▸ TASKS TO COMPLETE:
1. Revise the thread on corroded battery contacts from "Dielectric grease helps, but" down to "professional electricians use.", putting "the hardware store" in place of "Home Depot".
2. Name every metal that the thread on corroded battery contacts mentions by name.

▸ GIVEN PASSAGE:

┌──

My 45+ year old truck seems to have fewer of this type of “bad connection” problem. It uses a material that looks like brass or copper for the bulb sockets, rather than the bright shiny metal used on the Corolla and on my flashlights and batteries. I wonder if applying some dielectric grease to my flashlight batteries would work? I can see how it might on an electrical connector that is designed to have quite a bit of force between the two sides, but flashlight’s usually don’t have that much force at the connections.

I just revived a flashlight yesterday with this same exact issue. Because of this thread, I was going to use dielectric, but I got lazy like the manufactures and didn’t make the trip to the garage.

If you try the dielectric grease for flashlights idea @tcmichnorth , let us know how it works.

Dielectric grease helps, but the connections must be absolutely dry when you put it on or it will trap the moisture and lead to further corrosion. If you can find a water displacing oil that meets mil-spec VVL-800, that is the best stuff to use.

I like this stuff when contacts are a problem.

This is partly conductive so do not let it bridge across contacts, use only a tiny bit at the contact point. I find it also works in electronics where the batteries leaked and caused a lot of corrosion on one or more contacts. Brush off any loose corrosion and apply a dab to the contacts and insert new batteries. You can get it at Home Depot, a $6 bottle lasts for a long time.

Edit: this is the stuff professional electricians use.


Contact corrosion is a very common issue that most technicians are well aware of when working on circuit problems. High quality electronic test equipment use gold plating for making connections to circuit boards since gold doesn’t corrode, and like silver also, has a very low electrical resistance.

I wonder how much it would cost to gold-plate battery contacts? 25 cents per battery?

└──

▸ INFORMATION PROVIDED:
┌──

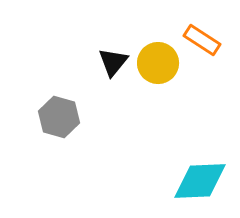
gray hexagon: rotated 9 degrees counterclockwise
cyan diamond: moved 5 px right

└──

▸ ANSWERS GIVEN:
1.
Dielectric grease helps, but the connections must be absolutely dry when you put it on or it will trap the moisture and lead to further corrosion. If you can find a water displacing oil that meets mil-spec VVL-800, that is the best stuff to use.

I like this stuff when contacts are a problem.

This is partly conductive so do not let it bridge across contacts, use only a tiny bit at the contact point. I find it also works in electronics where the batteries leaked and caused a lot of corrosion on one or more contacts. Brush off any loose corrosion and apply a dab to the contacts and insert new batteries. You can get it at the hardware store, a $6 bottle lasts for a long time.

Edit: this is the stuff professional electricians use.

2. Brass, copper, gold, silver